_Job_. Word for word, reproduce all entries below, leaving every picture out.

:::::

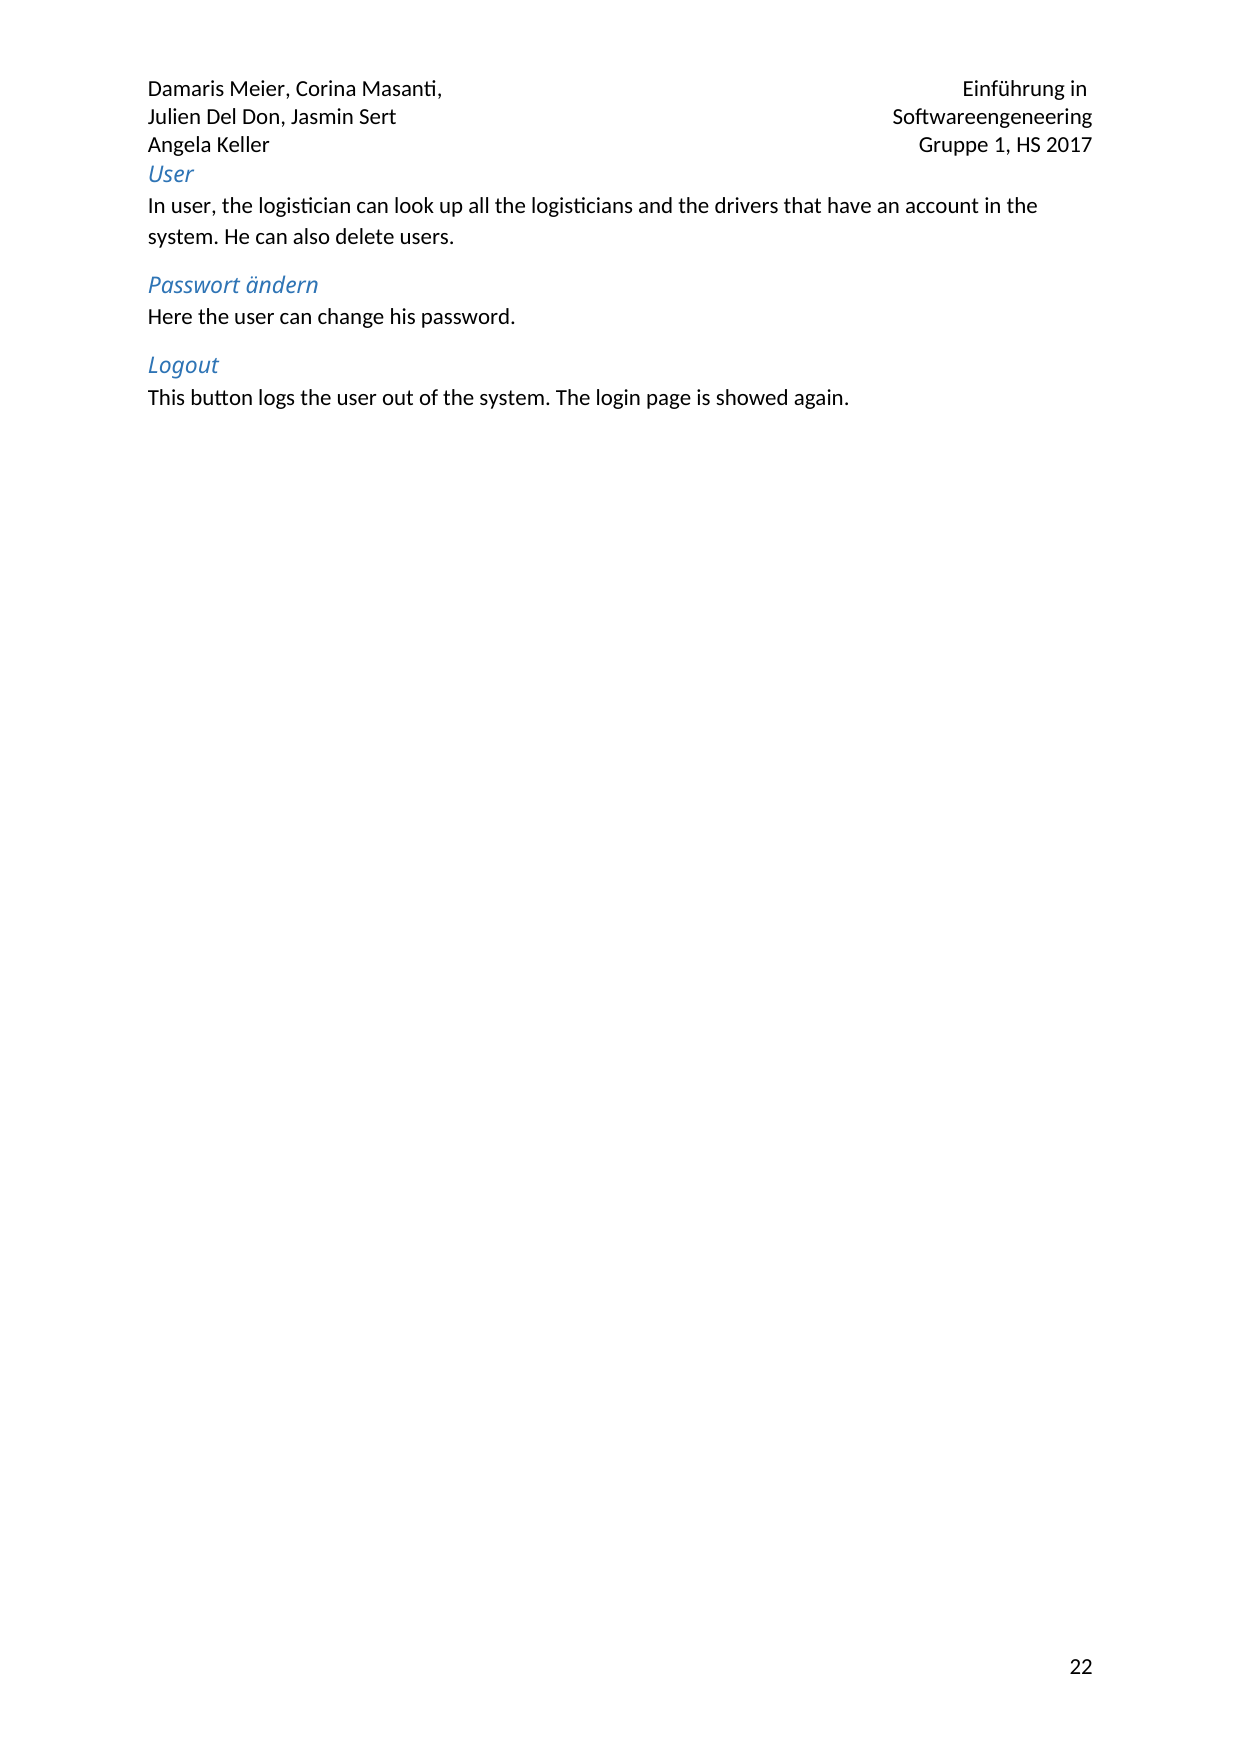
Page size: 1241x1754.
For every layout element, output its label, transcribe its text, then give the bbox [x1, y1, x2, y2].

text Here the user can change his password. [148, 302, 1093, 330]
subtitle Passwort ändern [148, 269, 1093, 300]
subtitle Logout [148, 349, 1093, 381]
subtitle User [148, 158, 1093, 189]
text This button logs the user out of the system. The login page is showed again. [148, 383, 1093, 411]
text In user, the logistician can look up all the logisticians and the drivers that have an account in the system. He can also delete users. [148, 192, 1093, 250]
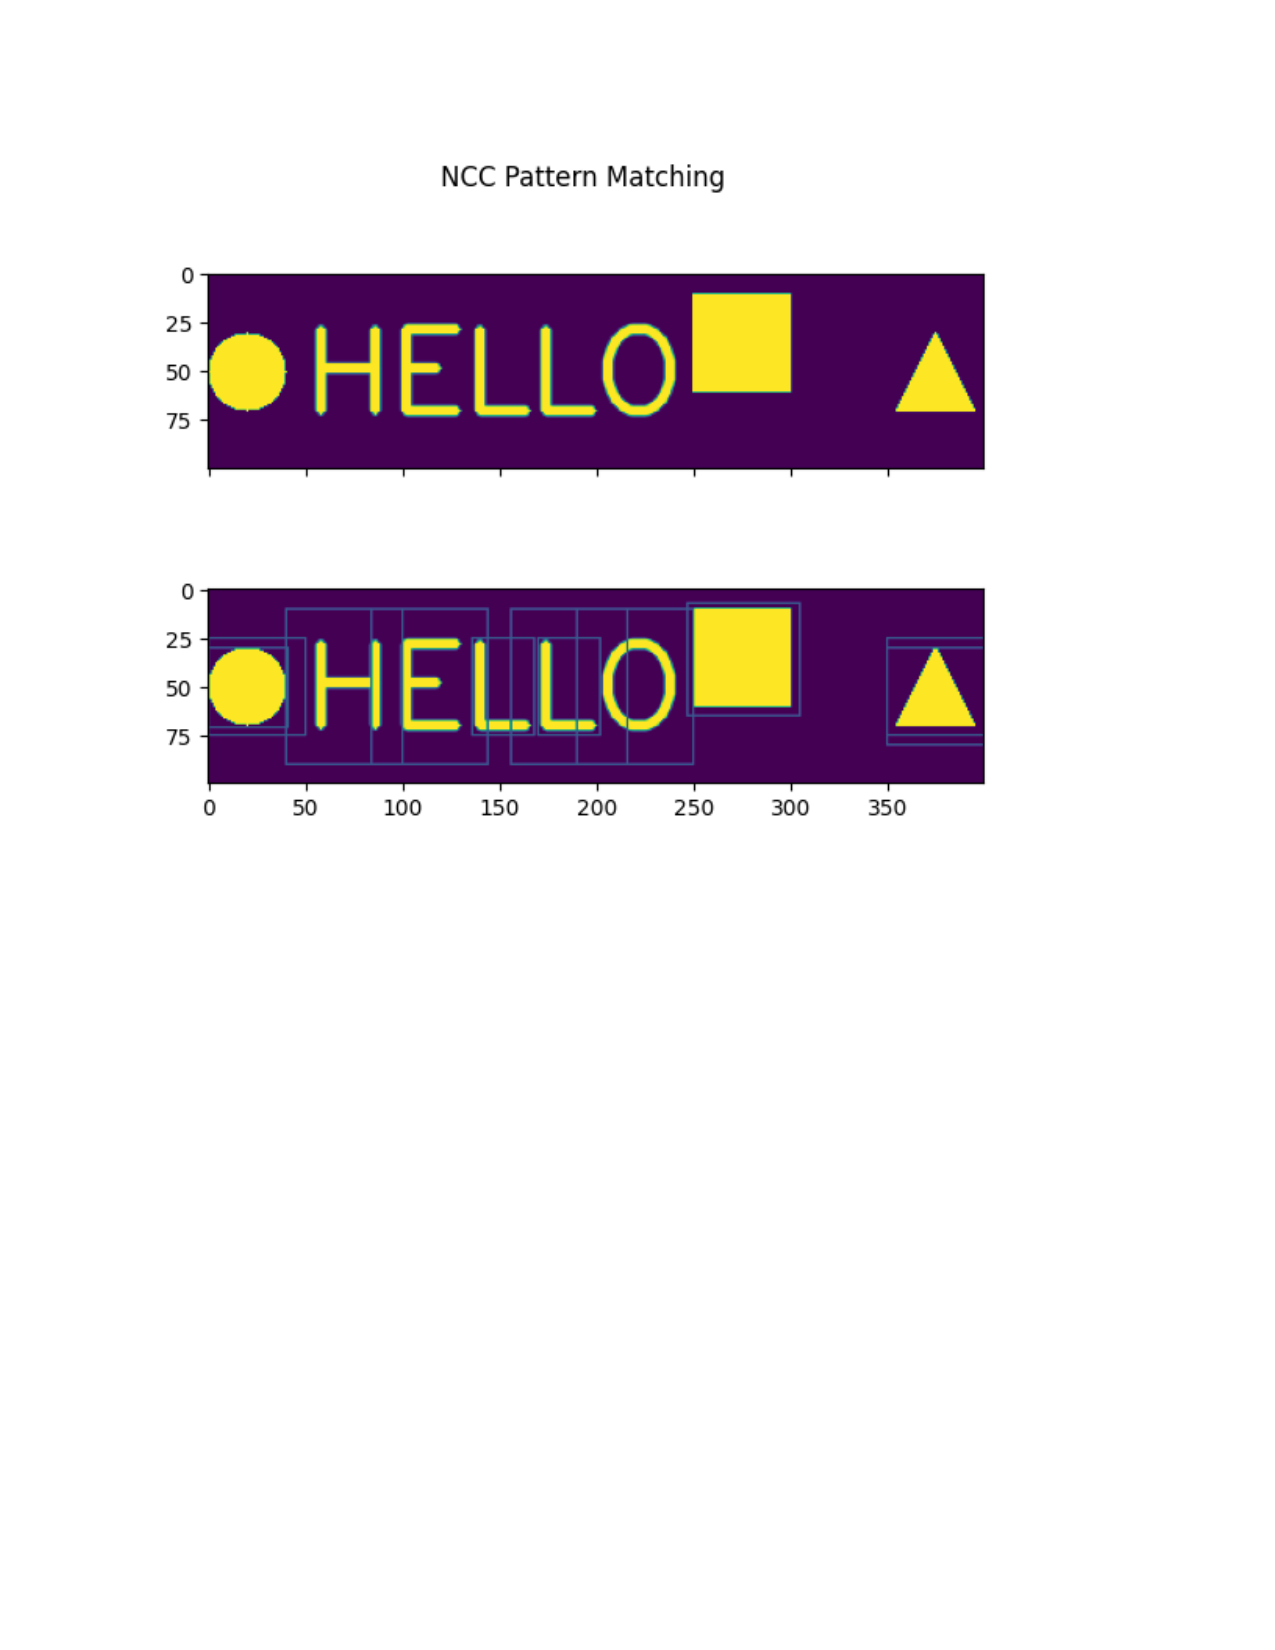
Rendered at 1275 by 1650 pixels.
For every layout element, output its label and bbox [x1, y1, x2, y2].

:::::

_Result of this exercise_.
Page size: 1241x1754.
For every layout element, output its label, transcribe its text, then give the bbox [x1, y1, x2, y2].

text Here the user can change his password. [148, 302, 1093, 330]
subtitle Passwort ändern [148, 269, 1093, 300]
subtitle Logout [148, 349, 1093, 381]
subtitle User [148, 158, 1093, 189]
text This button logs the user out of the system. The login page is showed again. [148, 383, 1093, 411]
text In user, the logistician can look up all the logisticians and the drivers that have an account in the system. He can also delete users. [148, 192, 1093, 250]
Rendered at 1275 by 1650 pixels.
For every layout element, output its label and bbox [x1, y1, x2, y2].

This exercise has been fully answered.